I think the thing I didn't realize is that 20% capacity happens at as high of a voltage as it does. I thought 3.7v gave plenty of life left, but I'm learning from you guys that's not the case. I agree its not a great idea to get too far below the 20%.

danamania

Another take-away from this discussion, IMO of course, is that Voltage is the one direct measure that we can make which is most relevant to understanding the condition of our packs. What I have learned from other threads is that capacity remaining expressed as a percentage is a calculated amount, not a direct measure. The chargers I have do not display this kind of fuel gauge and so I have come to rely upon Voltage measurements pre and post flight to keep tabs on battery condition and performance expectations. I have come to pay attention to the deltaV between cells as an indication of overall pack usefulness, i.e., if one cell is noticeably lower than the other 4 after rebalancing, then that may be a weak pack to keep an eye on, take out of the mix, or return if bought new.
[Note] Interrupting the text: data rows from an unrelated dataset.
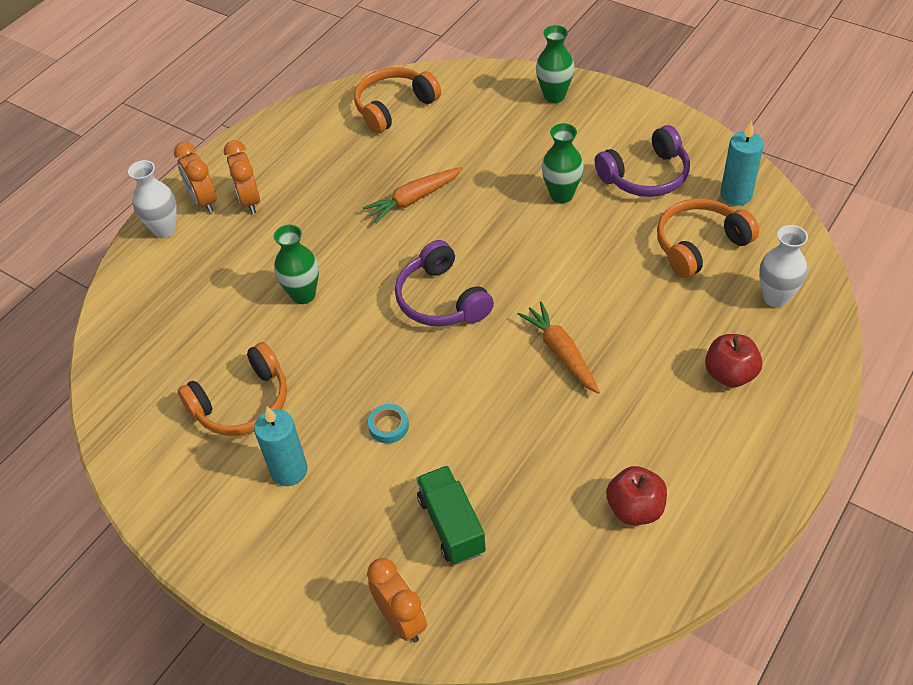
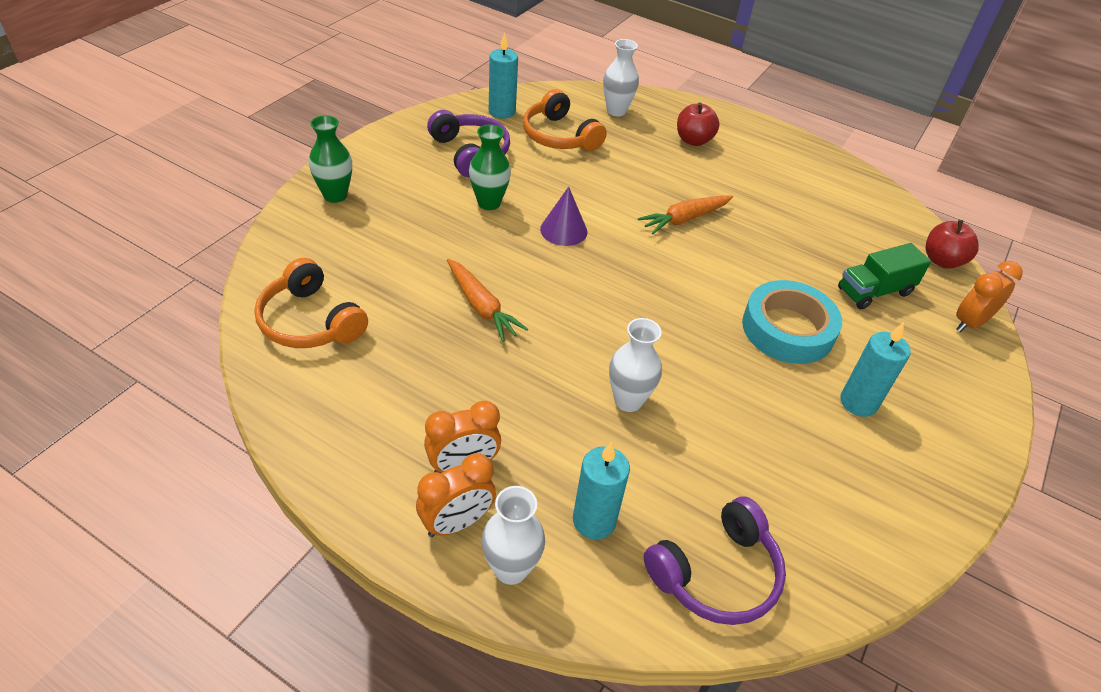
camera: 100 degrees left, 5 degrees down
orange headphones [178,342,287,436] -> none
green vase [274,225,319,304] -> white vase [609,318,662,412]
turquoise tape [368,404,409,443] -> turquoise tape [742,280,842,364], size x2.39
purple headphones [395,240,494,326] -> purple headphones moved to [644,497,786,625]
red apple [606,466,667,525] -> red apple moved to [926,220,979,269]
none -> purple cone [540,187,587,246]
none -> turquoise candle [573,441,630,539]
The next most useful measure after Voltage is probably current over time, expressed as mAh during recharging, which we seem to take as a proxy for current draw during a flight. Thoughts?

nonstoprc

My Feedback: (90)

My cellPro chargers can display the IR numbers, voltage per cell, and total charged back capacity per pack. Normally, I can sense a pack is degrading badly if
A) some cell has a relatively high IR number than the rest
B) some cell does not or super slowly take more charge even though its voltage is not peaked

Most of time, a bad cell will exhibit both signs. Combined with the performance of the pack in the air, one can pretty sure know the pack is dying.